──────── The data ────────

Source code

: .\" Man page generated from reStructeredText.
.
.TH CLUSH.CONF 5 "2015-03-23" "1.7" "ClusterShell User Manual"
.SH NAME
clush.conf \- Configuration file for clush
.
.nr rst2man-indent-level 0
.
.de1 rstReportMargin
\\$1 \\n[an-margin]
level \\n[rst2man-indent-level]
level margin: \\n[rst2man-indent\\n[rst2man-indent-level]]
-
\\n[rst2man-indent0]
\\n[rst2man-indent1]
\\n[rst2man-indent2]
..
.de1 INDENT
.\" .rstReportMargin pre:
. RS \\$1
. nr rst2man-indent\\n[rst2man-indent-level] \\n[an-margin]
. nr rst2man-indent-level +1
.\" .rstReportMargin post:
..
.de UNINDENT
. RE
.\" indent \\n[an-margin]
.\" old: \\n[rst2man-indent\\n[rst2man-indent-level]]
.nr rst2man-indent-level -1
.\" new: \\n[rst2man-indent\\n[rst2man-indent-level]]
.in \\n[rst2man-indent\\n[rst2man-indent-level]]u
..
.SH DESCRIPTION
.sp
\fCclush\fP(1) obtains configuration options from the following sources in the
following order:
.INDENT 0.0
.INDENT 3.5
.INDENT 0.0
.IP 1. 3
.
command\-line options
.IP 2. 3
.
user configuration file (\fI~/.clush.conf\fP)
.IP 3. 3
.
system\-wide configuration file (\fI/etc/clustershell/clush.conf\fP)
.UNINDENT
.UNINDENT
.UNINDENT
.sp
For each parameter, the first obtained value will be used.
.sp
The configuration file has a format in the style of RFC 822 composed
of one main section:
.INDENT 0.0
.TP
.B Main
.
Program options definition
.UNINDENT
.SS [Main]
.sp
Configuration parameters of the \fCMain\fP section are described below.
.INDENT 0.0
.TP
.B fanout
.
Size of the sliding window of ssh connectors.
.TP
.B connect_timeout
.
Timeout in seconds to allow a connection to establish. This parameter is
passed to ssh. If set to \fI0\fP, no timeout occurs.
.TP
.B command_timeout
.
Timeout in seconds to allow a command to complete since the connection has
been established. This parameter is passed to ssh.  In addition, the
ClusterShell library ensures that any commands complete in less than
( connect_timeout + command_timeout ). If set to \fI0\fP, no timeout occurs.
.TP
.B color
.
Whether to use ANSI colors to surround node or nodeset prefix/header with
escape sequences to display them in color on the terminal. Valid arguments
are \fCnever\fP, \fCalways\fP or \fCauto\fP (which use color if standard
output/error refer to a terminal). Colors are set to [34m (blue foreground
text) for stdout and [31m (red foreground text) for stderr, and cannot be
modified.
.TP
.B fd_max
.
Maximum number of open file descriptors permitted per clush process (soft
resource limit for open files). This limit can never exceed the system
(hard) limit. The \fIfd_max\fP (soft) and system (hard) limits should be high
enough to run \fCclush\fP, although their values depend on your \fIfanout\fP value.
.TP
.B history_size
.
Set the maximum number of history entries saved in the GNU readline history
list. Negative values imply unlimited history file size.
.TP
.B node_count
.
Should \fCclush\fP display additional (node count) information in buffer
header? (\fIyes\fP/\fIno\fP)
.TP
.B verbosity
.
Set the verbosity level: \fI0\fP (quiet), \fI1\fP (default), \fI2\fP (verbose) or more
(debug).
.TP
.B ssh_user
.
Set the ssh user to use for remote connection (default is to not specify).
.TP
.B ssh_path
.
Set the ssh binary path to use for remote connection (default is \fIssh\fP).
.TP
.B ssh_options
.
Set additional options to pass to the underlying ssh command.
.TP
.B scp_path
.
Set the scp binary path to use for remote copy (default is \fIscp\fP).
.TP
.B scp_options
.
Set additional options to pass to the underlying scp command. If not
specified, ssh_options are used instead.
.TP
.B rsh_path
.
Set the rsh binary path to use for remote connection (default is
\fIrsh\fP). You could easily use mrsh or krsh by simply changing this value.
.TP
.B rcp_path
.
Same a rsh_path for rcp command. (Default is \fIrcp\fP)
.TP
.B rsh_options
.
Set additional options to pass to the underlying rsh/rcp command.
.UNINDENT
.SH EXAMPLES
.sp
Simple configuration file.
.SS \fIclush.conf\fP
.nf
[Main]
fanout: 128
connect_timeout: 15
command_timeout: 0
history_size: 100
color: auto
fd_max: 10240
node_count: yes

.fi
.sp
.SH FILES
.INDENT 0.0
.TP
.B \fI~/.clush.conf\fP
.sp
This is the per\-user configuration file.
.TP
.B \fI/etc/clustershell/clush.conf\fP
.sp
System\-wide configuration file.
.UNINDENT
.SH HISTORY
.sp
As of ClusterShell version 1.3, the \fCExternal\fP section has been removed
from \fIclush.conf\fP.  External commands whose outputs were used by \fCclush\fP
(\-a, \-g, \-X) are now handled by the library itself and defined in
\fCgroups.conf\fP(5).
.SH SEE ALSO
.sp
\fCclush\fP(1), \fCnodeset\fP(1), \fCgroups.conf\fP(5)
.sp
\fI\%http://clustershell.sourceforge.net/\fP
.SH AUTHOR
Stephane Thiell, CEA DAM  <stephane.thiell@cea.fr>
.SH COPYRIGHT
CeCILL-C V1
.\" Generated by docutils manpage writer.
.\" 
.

────────

■ Problem details ■
Check each line of the entries for "section" and copy those that have it.

■ Worked solution ■
of one main section:
Configuration parameters of the \fCMain\fP section are described below.
As of ClusterShell version 1.3, the \fCExternal\fP section has been removed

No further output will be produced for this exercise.